Le diverse e numerose iniziative della SAM, la cui finalità è promuovere l’allattamento materno e sensibilizzare l’opinione pubblica sulla sua importanza, per l’edizione 2020 utilizzano lo slogan “L’ALLATTAMENTO SI PRENDE CURA DEL PIANETA”. Il tema, quanto mai attuale, riguarda l’impatto ambientale dell’alimentazione dei neonati i quali, se allattati dalla propria mamma, dispongono di un alimento a kilometro zero ed ecosostenibile, con enormi vantaggi per la salute di entrambi e anche per il Pianeta.

Durante il periodo della pandemia, la paura delle donne è stato uno degli elementi che ha inciso negativamente sui tassi di allattamento materno, tanto da indurre e approfondire lo studio del rapporto tra allattamento e infezione da Covid-19 anche per rassicurarle sulla sicurezza di tale pratica – spiegano le rappresentanti nazionali della categoria ostetrica -. Ad aiutarle sono state le informazioni puntuali e corrette fornite dai professionisti del settore (Ostetriche, Pediatri e Ginecologi) è stato possibile dare alle mamme risultate positive la necessaria tranquillità perché potessero allattare i loro neonati. Lo studio condotto dalla Società Italiana di Neonatologia (SIN) ha dimostrato che attraverso le necessarie misure di prevenzione quasi 80% dei neonati da mamme positive sono stati allattati in sicurezza con latte materno, cosa che ha consentito alle donne di ridurre il proprio senso di paura e la tensione legata all’epidemia durante la quale le misure di distanziamento fisico hanno determinato la revisione di alcuni percorsi.
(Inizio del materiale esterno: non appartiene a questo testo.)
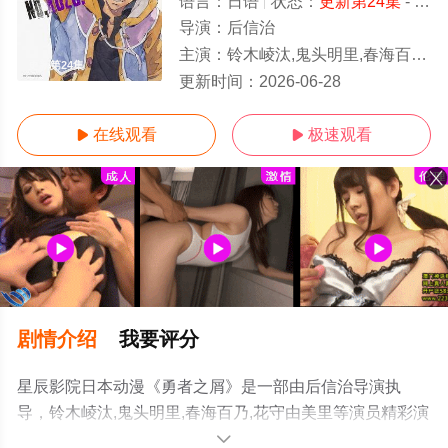
语言：
日语
状态：
更新第24集
- 免费在线观看
导演：
后信治
主演：
铃木崚汰,鬼头明里,春海百乃,花守由美里
更新第24集
更新时间：
2026-06-28
在线观看
极速观看


剧情介绍
我要评分
星辰影院日本动漫《勇者之屑》是一部由后信治导演执
导，铃木崚汰,鬼头明里,春海百乃,花守由美里等演员精彩演
绎的日本动漫，手机免费观看高清无删减完整版动漫全集
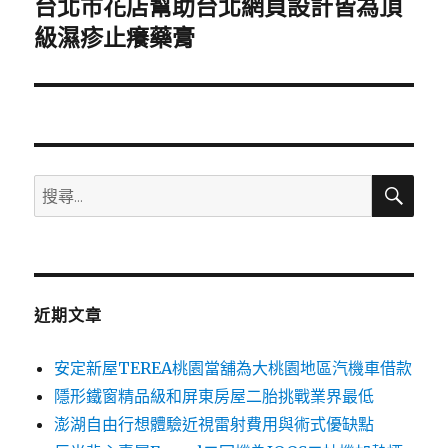
台北市花店幫助台北網頁設計皆為頂
下
一
級濕疹止癢藥膏
篇
文
章:
搜
搜
尋
尋
關
鍵
字:
近期文章
安定新屋TEREA桃園當舖為大桃園地區汽機車借款
隱形鐵窗精品級和屏東房屋二胎挑戰業界最低
澎湖自由行想體驗近視雷射費用與術式優缺點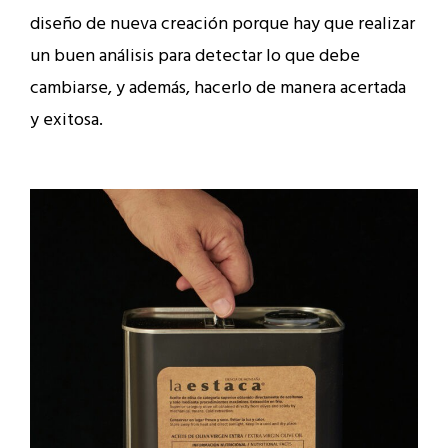
diseño de nueva creación porque hay que realizar
un buen análisis para detectar lo que debe
cambiarse, y además, hacerlo de manera acertada
y exitosa.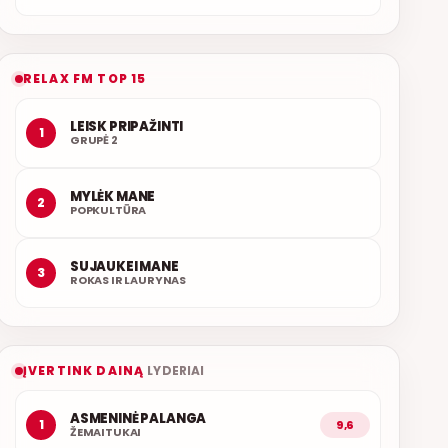
RELAX FM TOP 15
LEISK PRIPAŽINTI
1
GRUPĖ 2
MYLĖK MANE
2
POPKULTŪRA
SUJAUKEI MANE
3
ROKAS IR LAURYNAS
ĮVERTINK DAINĄ
LYDERIAI
ASMENINĖ PALANGA
1
9,6
ŽEMAITUKAI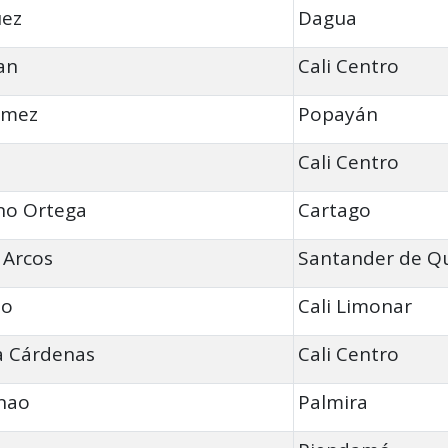
uez
Dagua
an
Cali Centro
ómez
Popayán
Cali Centro
no Ortega
Cartago
 Arcos
Santander de Qu
ao
Cali Limonar
a Cárdenas
Cali Centro
enao
Palmira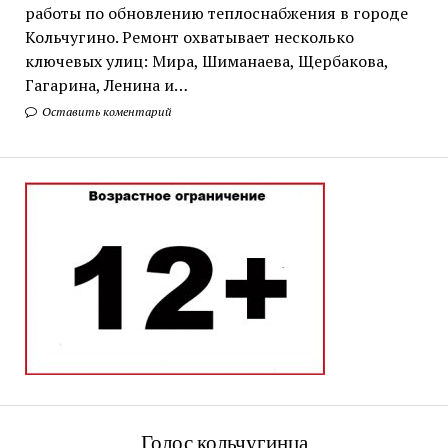
работы по обновлению теплоснабжения в городе
Кольчугино. Ремонт охватывает несколько
ключевых улиц: Мира, Шиманаева, Щербакова,
Гагарина, Ленина и…
Оставить коментарий
Голос кольчугинца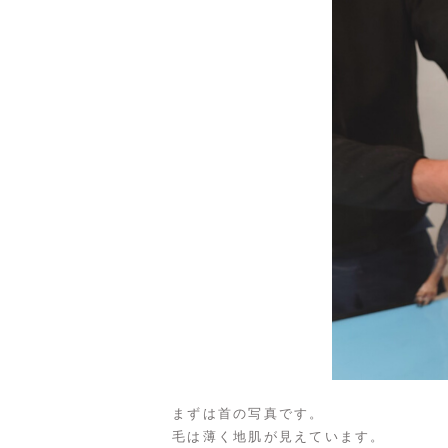
まずは首の写真です。
毛は薄く地肌が見えています。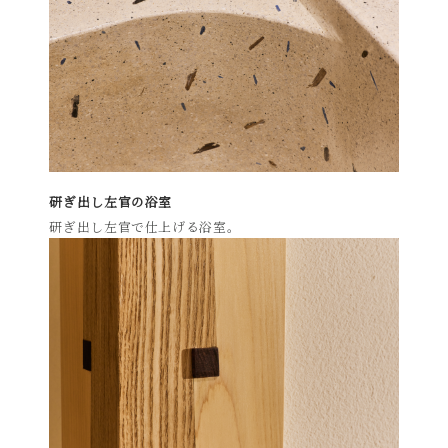
研ぎ出し左官の浴室
研ぎ出し左官で仕上げる浴室。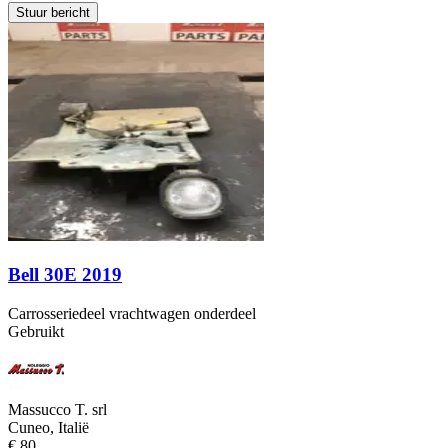
Stuur bericht
Bell 30E 2019
Carrosseriedeel vrachtwagen onderdeel
Gebruikt
Massucco T. srl
Cuneo, Italië
€ 80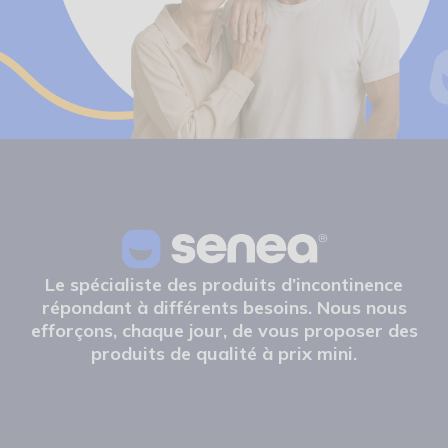
Le spécialiste des produits d’incontinence
répondant à différents besoins. Nous nous
efforçons, chaque jour, de vous proposer des
produits de qualité à prix mini.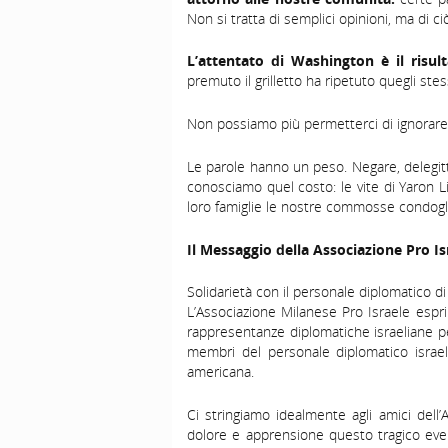
Non si tratta di semplici opinioni, ma di 
L’attentato di Washington è il risu
premuto il grilletto ha ripetuto quegli stes
Non possiamo più permetterci di ignorare 
Le parole hanno un peso. Negare, delegit
conosciamo quel costo: le vite di Yaron Li
loro famiglie le nostre commosse condogl
Il Messaggio della Associazione Pro Is
Solidarietà con il personale diplomatico d
L’Associazione Milanese Pro Israele esprim
rappresentanze diplomatiche israeliane per
membri del personale diplomatico israel
americana.
Ci stringiamo idealmente agli amici dell
dolore e apprensione questo tragico event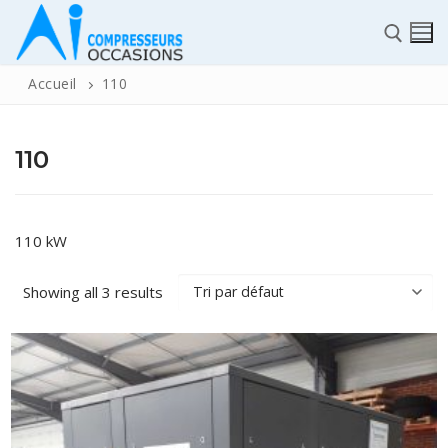
Accueil
110
110
✆
110 kW
Showing all 3 results
ACCUEIL
Pièces détachées
Automatisme Industrie
STOCK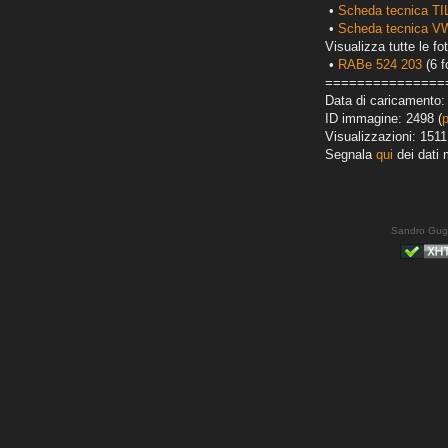
•
Scheda tecnica T
•
Scheda tecnica VW
Visualizza tutte le fot
•
RABe 524 203
(6 f
===============
Data di caricamento:
ID immagine: 2498 (
Visualizzazioni: 1511
Segnala
qui
dei dati 
Sandro Gug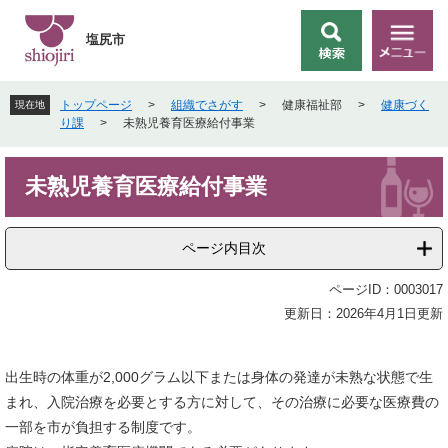
ペ
メ
ー
ニ
塩尻市
検
メ
ジ
ュ
索
ニ
の
ー
ュ
先
を
トップページ
>
組織でさがす
>
健康福祉部
>
健康づく
現在地
ー
頭
飛
り課
>
未熟児養育医療給付事業
で
ば
す
し
本
。
て
未熟児養育医療給付事業
文
本
文
へ
ページ内目次
ページID：0003017
更新日：2026年4月1日更新
出生時の体重が2,000グラム以下または身体の発達が未熟な状態で生
まれ、入院治療を必要とする方に対して、その治療に必要な医療費の
一部を市が負担する制度です。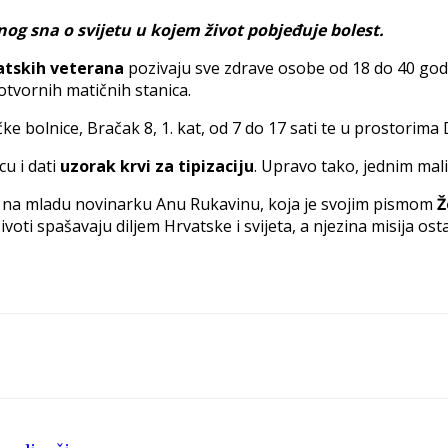
inog sna o svijetu u kojem život pobjeđuje bolest.
vatskih veterana
pozivaju sve zdrave osobe od 18 do 40 godi
votvornih matičnih stanica.
očke bolnice, Bračak 8, 1. kat, od 7 do 17 sati te u prostori
cu i dati
uzorak krvi za tipizaciju
. Upravo tako, jednim mal
 na mladu novinarku Anu Rukavinu, koja je svojim pismom
Ž
ivoti spašavaju diljem Hrvatske i svijeta, a njezina misija ost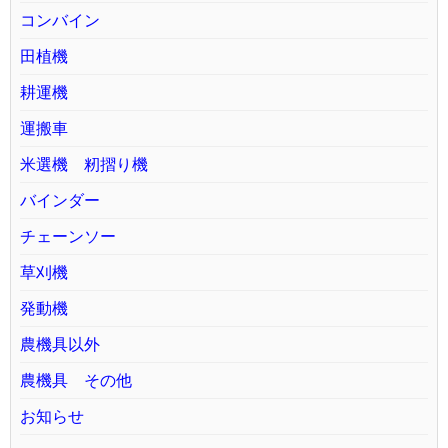
コンバイン
田植機
耕運機
運搬車
米選機 籾摺り機
バインダー
チェーンソー
草刈機
発動機
農機具以外
農機具 その他
お知らせ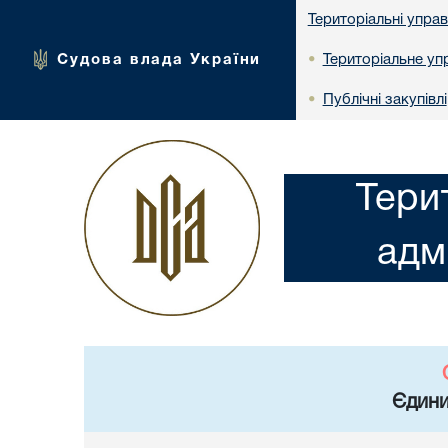
Територіальні упра
Судова влада України
Територіальне упр
•
Публічні закупівлі
•
Тери
адм
Єдини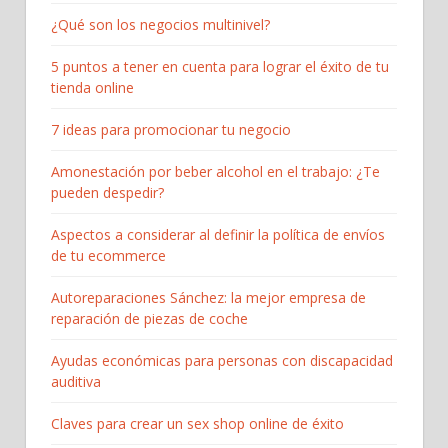
¿Qué son los negocios multinivel?
5 puntos a tener en cuenta para lograr el éxito de tu
tienda online
7 ideas para promocionar tu negocio
Amonestación por beber alcohol en el trabajo: ¿Te
pueden despedir?
Aspectos a considerar al definir la política de envíos
de tu ecommerce
Autoreparaciones Sánchez: la mejor empresa de
reparación de piezas de coche
Ayudas económicas para personas con discapacidad
auditiva
Claves para crear un sex shop online de éxito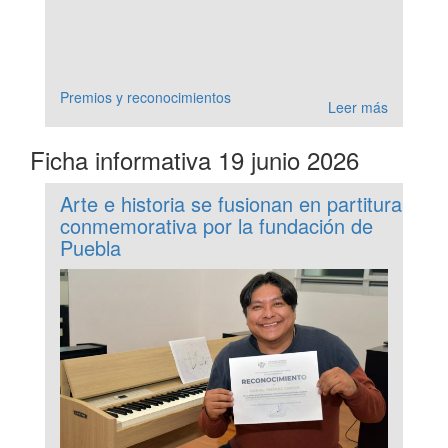
Premios y reconocimientos
Leer más
Ficha informativa 19 junio 2026
Arte e historia se fusionan en partitura
conmemorativa por la fundación de
Puebla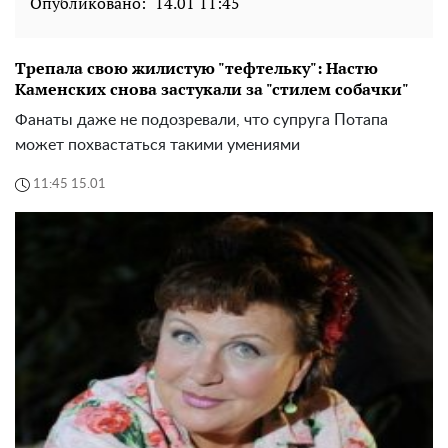
Опубликовано:
14.01 11:45
Трепала свою жилистую "тефтельку": Настю
Каменских снова застукали за "стилем собачки"
Фанаты даже не подозревали, что супруга Потапа
может похвастаться такими умениями
11:45 15.01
Per tutte le future mamme e coppie di genitori, è stato determinante il lavoro delle ostetriche che curano e dirigono i programmi dei corsi di accompagnamento alla nascita (CAN), all’interno dei quali vi è un’importante e specifica sezione, dedicata alla protezione, promozione e sostegno dell’allattamento materno. In epoca COVID-19 le ostetriche hanno dimostrato un altissimo livello di resilienza e, pur di non far mancare alle donne il loro supporto, hanno attivato metodi innovativi utilizzando la tecnologia digitale disponibile – affermano i vertici nazionali FNOPO -. A seguito della parziale sospensione delle attività consultoriali in presenza, le Ostetriche hanno offerto CAN da remoto e utilizzato strumenti di comunicazione live quali video chat, video chiamate e gruppi whatsapp, dove l’ostetrica risponde, in modo chiaro e corretto, alle numerose domande delle donne e delle coppie psicologicamente provate.

I nuovi metodi di comunicazione – concludono i vertici nazionali FNOPO – si sono dimostrati vincenti durante la pandemia da COVID-19, nel corso della quale la paura non ha fatto sconti a nessuno e dove le ostetriche, come tutti gli Operatori sanitari, hanno saputo adottare nuovi strumenti e metodi di intervento sia per contenere la diffusione del virus sia per supportare le donne/coppie che hanno vissuto la meravigliosa esperienza della nascita in un fase di grave emergenza sanitaria mondiale. La FNOPO per la celebrazione della SAM fa proprio lo slogan dell’Oms “L’allattamento si prende cura del pianeta”, concludono i vertici della Federazione.